De Decker qui défend Chodiev, "c'est comme si un parlementaire avait été l'avocat de Dutroux"

Olivier Maingain, président de DéFi
Olivier Maingain, président de DéFi - © THIERRY ROGE - BELGA

La Chambre va installer une commission d'enquête sur le "Kazakhgate", afin d'éclaircir les circonstances qui ont conduit à l'adoption en 2011 de la loi sur la transaction pénale, et le rôle joué à l'époque par Armand De Decker. Le président de DéFi Olivier Maingain est l'un des députés à l'origine de la création de commission. Interrogé par la RTBF, il estime que "quand on a les plus hautes responsabilités dans l'Etat (comme Armand De Decker en a assumées), il y a des actes que l'on n'accomplit pas, même en qualité d'avocat, et notamment pas au bénéfice de certaines catégories de citoyen. Je rappelle que monsieur Chodiev et ses comparses étaient poursuivis pour des délits graves (association de malfaiteurs, blanchiment d'argent et fraude fiscale); ce sont des mafieux notoires. On ne devient pas le représentant, même au titre d'avocat, de ce type d'individu. C'est comme si un parlementaire avait accepté d'être aussi l'avocat de Dutroux. On ne ternit pas l'autorité que l'on exerce comme mandataire public en acceptant des missions qui portent atteinte à l'honorabilité de sa fonction principale, qui est celle de mandataire politique".

"Confusion des genres"

Pour Olivier Maingain, il y a clairement eu "confusion des genres". C'est une affaire d’État, selon lui, "le point de départ est une demande qui vient de l'entourage de Élysée sous la présidence de Nicolas Sarkozy, qui voulait qu'on réponde à l'attente du président du Kazakhstan : faire en sorte que son ami Chodiev échappe à la sanction la plus lourde de la justice pénale belge.

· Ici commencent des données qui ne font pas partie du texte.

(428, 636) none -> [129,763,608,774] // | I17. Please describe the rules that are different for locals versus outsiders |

Et visiblement monsieur De Decker a participé à cette manœuvre".

Armand De Decker a dit qu'il n'avait jamais rencontré Patokh Chodiev. "J'ai été avocat. Prendre la défense d'un client qu'on ne rencontre jamais, c'est une prouesse que je parviens pas à imaginer" commente Olivier Maingain.

"Scandale d’État"

Le président DéFi avait voté pour la loi sur la transaction pénale, mais la question est "fondamentalement de savoir si on a voté ce texte afin d'obtenir un résultat dans un dossier aussi grave, c'est ça qui est inacceptable. Si la loi a été faite pour répondre à un cas particulier dans une négociation aussi obscure que celle que menait l’État français à l'époque avec le Kazakhstan, c'est un scandale d’État".

Cumul des mandat: "nettoyer le paysage politique"

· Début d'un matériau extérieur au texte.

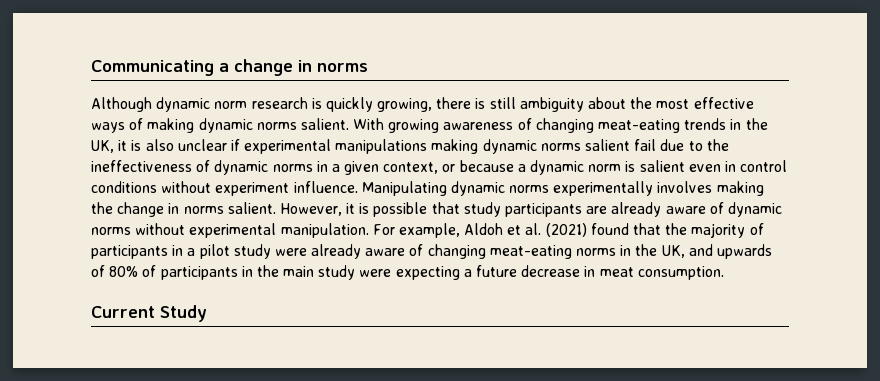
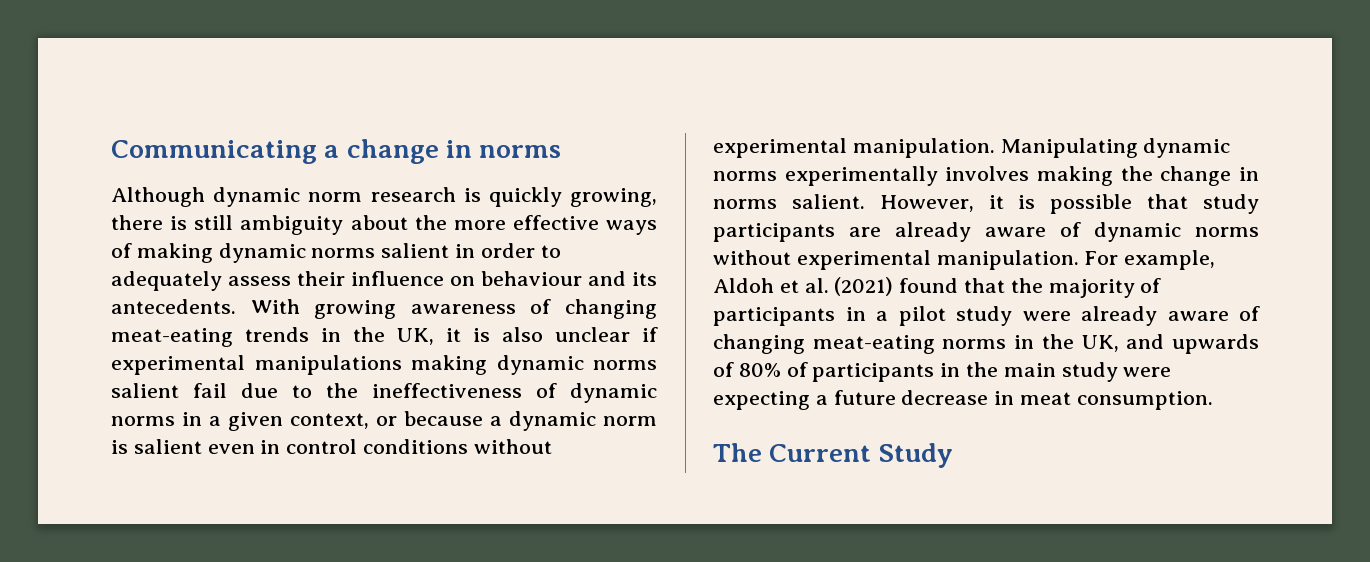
[656,99,690,109] most -> [453,220,506,230] more
[300,118,349,130] salient. -> [381,243,561,258] [111,271,657,291] [111,299,236,314] salient in order to adequately assess their influence on behaviour and its antecedents.
[215,181,358,196] experiment influence. -> [713,138,995,158] experimental manipulation.
(724, 273) none -> [713,443,762,462] The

A propos de l'épisode qui s'est joué la semaine autour de la législation sur le décumul des mandats des parlementaires wallons, Olivier Maingain défend une "proposition assez radicale: un mandat détenu par la volonté des électeurs l'emporte sur un mandat détenu par la volonté des partis (les mandats annexes – dans des intercommunales ou des organismes parapublics- qui sont distribués à la faveur des petites récompenses qu'il faut donner aux uns et aux autres): tout mandat qui n'est pas détenu par la volonté des électeurs, pas de rémunération, pas d'avantage quel qu'il soit! Vous verrez que cela va nettoyer le paysage politique de manière radicale".